为了增大成像光谱仪的视场, 提高遥感成像的作业效率, 开展了内拼接宽视场成像光谱仪的设计和研制。针对推扫成像方式, 分析了基于内拼接法的宽视场成像光谱仪的组成。利用两台Offner凸面光栅分光系统进行拼接, 研制了原理样机。在实验室中对原理样机的像元对准误差、光谱分辨率和调制传递函数进行测试并进行了室外成像实验。测试结果表明原理样机光谱维像元对准误差约为0.15个像元(波长为479 nm), 交轨方向和顺轨方向空间维像元对准误差分别为0.16个像元和0.19个像元。原理样机的光谱分辨率约为1.6 nm, Nyquist频率处的调制传递函数值约为0.2。通过原理样 机的研制和实验验证了内拼接法增加成像光谱仪视场的有效性。

In order to increase the field of view(FOV) of imaging spectrometer and improve the efficiency of the remote sensing, a wide FOV imaging spectrometer using inner-stitching was designed and developed. First, the constitution of the pushbroom imaging spectrometer using inner-stitching was analyzed. Then two Offner-type dispersion systems using convex grating were stitched and a prototype of the imaging spectrometer based on inner-stitching was developed. The pixel misalignment, the spectral resolution and the modulation transfer function (MTF) of the prototype were measured in the laboratory. Finally, the outdoor spectral imaging experiment was accomplished. The measurements show that the pixel misalignment in spectral dimension is about 0.15 pixel (the wavelength is 479 nm) and the misalignment in spatial dimension is about 0.16 pixel and 0.19 pixel for cross-track and along-track direction respectively.
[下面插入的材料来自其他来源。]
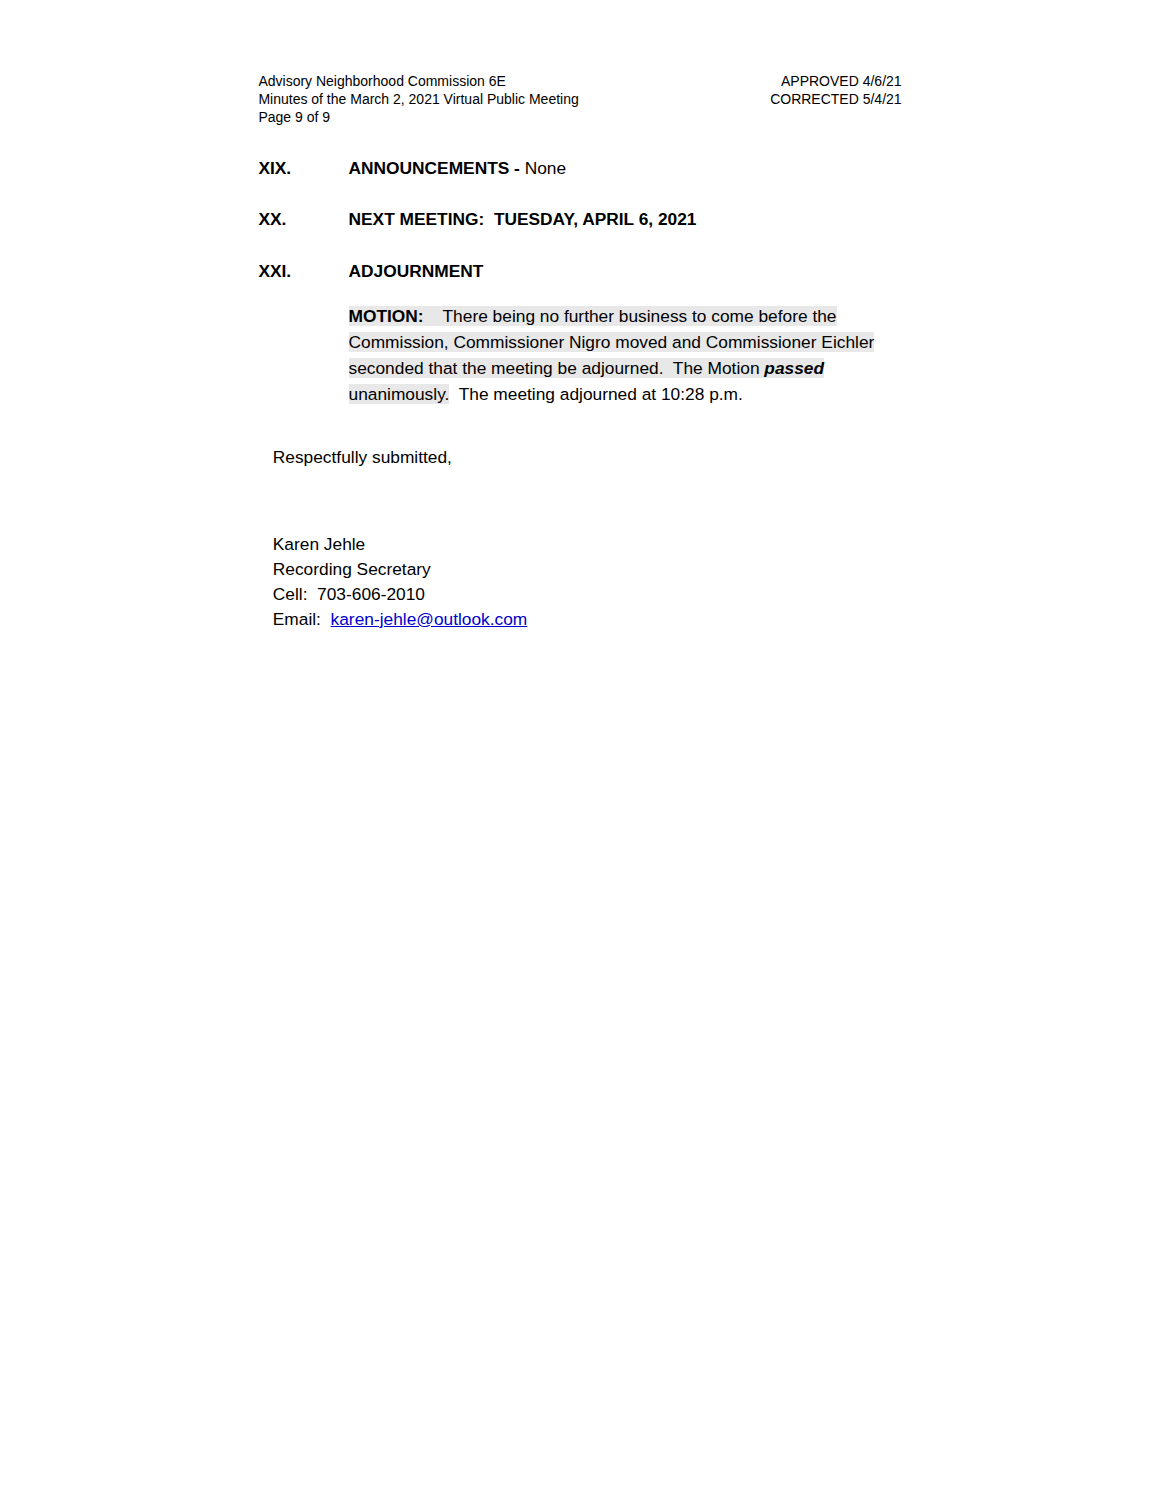Advisory Neighborhood Commission 6E
Minutes of the March 2, 2021 Virtual Public Meeting
Page 9 of 9
APPROVED 4/6/21
CORRECTED 5/4/21
XIX.
ANNOUNCEMENTS - None
XX.
NEXT MEETING: TUESDAY, APRIL 6, 2021
XXI.
ADJOURNMENT
MOTION: There being no further business to come before the Commission, Commissioner Nigro moved and Commissioner Eichler seconded that the meeting be adjourned. The Motion passed unanimously. The meeting adjourned at 10:28 p.m.
Respectfully submitted,
Karen Jehle
Recording Secretary
Cell: 703-606-2010
Email: karen-jehle@outlook.com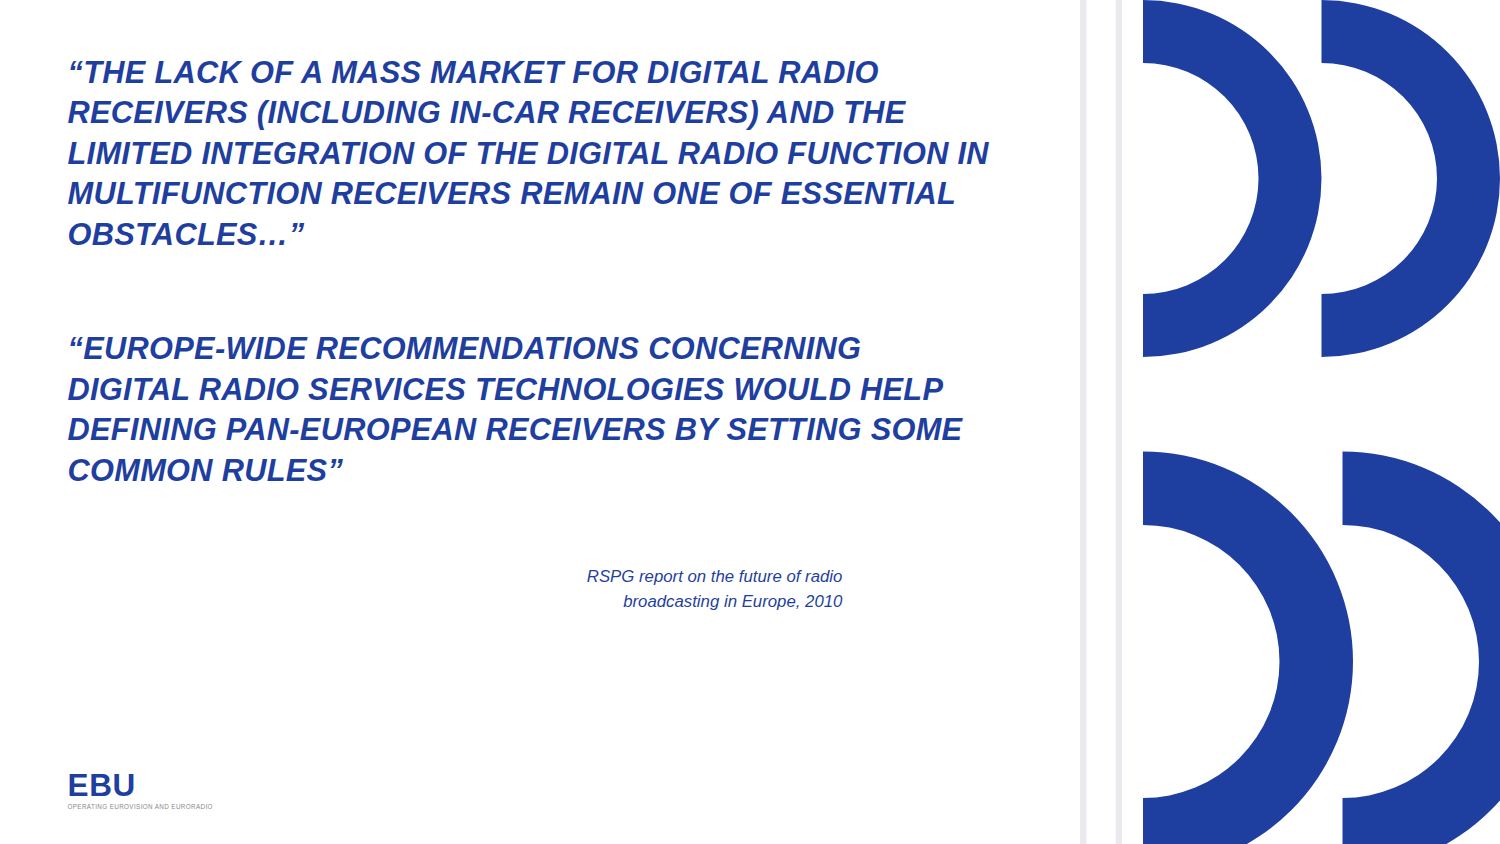“The lack of a mass market for digital radio receivers (including in-car receivers) and the limited integration of the digital radio function in multifunction receivers remain one of essential obstacles…”
“Europe-wide recommendations concerning digital radio services technologies would help defining pan-European receivers by setting some common rules”
RSPG report on the future of radio
broadcasting in Europe, 2010
EBU
OPERATING EUROVISION AND EURORADIO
The spectral resolution of the prototype is about 1.6 nm and its MTF value at Nyquist frequency is about 0.2. The development and the experiment validate the effectiveness of using inner-stitching to increase the FOV for imaging spectrometer, and lay the foundation for the future work.